The ARDA release published last month, draws on data from the 2010 Baylor Religion Survey which shows that people who have started or were starting a new business were more likely to believe in a God who personally cared for them. They also meditated and prayed more frequently than non-entrepreneurs.
"For entrepreneurs, business ventures may provide a ready list of concerns voiced to a God they believe is listening," Baylor researchers Kevin Dougherty, Mitchell Neubert, and Jenna Griebel and Jerry Park noted.
When times get tough, according to Dougherty, many entrepreneurs may find themselves strengthened by the belief "God is with them and interested in them and attends to their needs."
Their complete findings, "A Religious Profile of American Entrepreneurs," are expected to be published in an upcoming issue of the Journal for the Scientific Study of Religion.
Entrepreneurs were also 1.6 times more likely to attend congregations that encouraged business development, according to the Baylor researchers. With the exception of African-American churches, only few congregational leaders seem to promote the development of entrepreneurial ventures, according to researchers.
While congregational leaders in African-American churches promote entrepreneurship as an important pathway to economic equality, only 15 percent of respondents in the Baylor survey said their leaders encouraged starting a business.
Less than one in five also reported their congregation encouraging them to make a profit.
According to Dougherty, this uneasiness among congregational leaders with economic matters may be due to the conflict this presents for religious institutions that stress putting others first and living lives of humility and poverty.

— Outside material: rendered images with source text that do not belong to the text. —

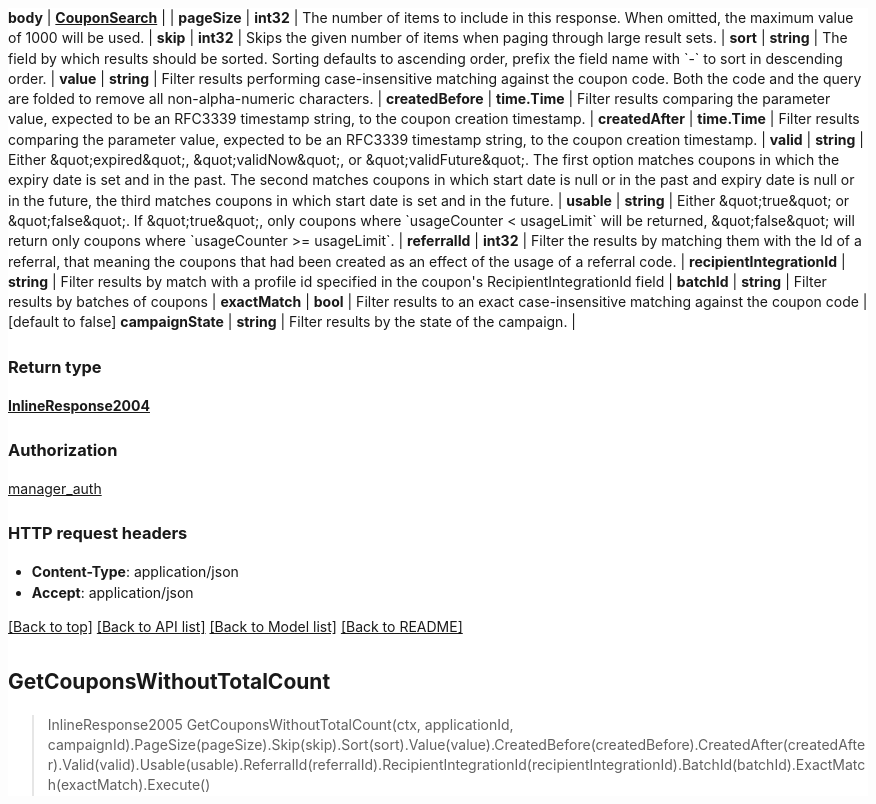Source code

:  **body** | [**CouponSearch**](CouponSearch.md) |  | 
 **pageSize** | **int32** | The number of items to include in this response. When omitted, the maximum value of 1000 will be used. | 
 **skip** | **int32** | Skips the given number of items when paging through large result sets. | 
 **sort** | **string** | The field by which results should be sorted. Sorting defaults to ascending order, prefix the field name with &#x60;-&#x60; to sort in descending order. | 
 **value** | **string** | Filter results performing case-insensitive matching against the coupon code. Both the code and the query are folded to remove all non-alpha-numeric characters. | 
 **createdBefore** | **time.Time** | Filter results comparing the parameter value, expected to be an RFC3339 timestamp string, to the coupon creation timestamp. | 
 **createdAfter** | **time.Time** | Filter results comparing the parameter value, expected to be an RFC3339 timestamp string, to the coupon creation timestamp. | 
 **valid** | **string** | Either \&quot;expired\&quot;, \&quot;validNow\&quot;, or \&quot;validFuture\&quot;. The first option matches coupons in which the expiry date is set and in the past. The second matches coupons in which start date is null or in the past and expiry date is null or in the future, the third matches coupons in which start date is set and in the future.  | 
 **usable** | **string** | Either \&quot;true\&quot; or \&quot;false\&quot;. If \&quot;true\&quot;, only coupons where &#x60;usageCounter &lt; usageLimit&#x60; will be returned, \&quot;false\&quot; will return only coupons where &#x60;usageCounter &gt;&#x3D; usageLimit&#x60;.  | 
 **referralId** | **int32** | Filter the results by matching them with the Id of a referral, that meaning the coupons that had been created as an effect of the usage of a referral code. | 
 **recipientIntegrationId** | **string** | Filter results by match with a profile id specified in the coupon&#39;s RecipientIntegrationId field | 
 **batchId** | **string** | Filter results by batches of coupons | 
 **exactMatch** | **bool** | Filter results to an exact case-insensitive matching against the coupon code | [default to false]
 **campaignState** | **string** | Filter results by the state of the campaign. | 

### Return type

[**InlineResponse2004**](inline_response_200_4.md)

### Authorization

[manager_auth](../README.md#manager_auth)

### HTTP request headers

- **Content-Type**: application/json
- **Accept**: application/json

[[Back to top]](#) [[Back to API list]](../README.md#documentation-for-api-endpoints)
[[Back to Model list]](../README.md#documentation-for-models)
[[Back to README]](../README.md)


## GetCouponsWithoutTotalCount

> InlineResponse2005 GetCouponsWithoutTotalCount(ctx, applicationId, campaignId).PageSize(pageSize).Skip(skip).Sort(sort).Value(value).CreatedBefore(createdBefore).CreatedAfter(createdAfter).Valid(valid).Usable(usable).ReferralId(referralId).RecipientIntegrationId(recipientIntegrationId).BatchId(batchId).ExactMatch(exactMatch).Execute()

"But since economic growth is often associated with advances in living standards, health care and reduced civil conflict, and entrepreneurs are attracted to sanctuaries that encourage them in their work, the study findings also raise the question of whether more congregations should address issues of economic development," according to the report.
Pointing to German sociologist Max Weber's idea in the beginning of the 20th century that Protestants placed a particular value on economic success because it was seen as a sign of God's favor, the release also highlighted data suggesting that "no one faith tradition appears to have a monopoly on entrepreneurship or a belief in the value of hard work, thrift and competition."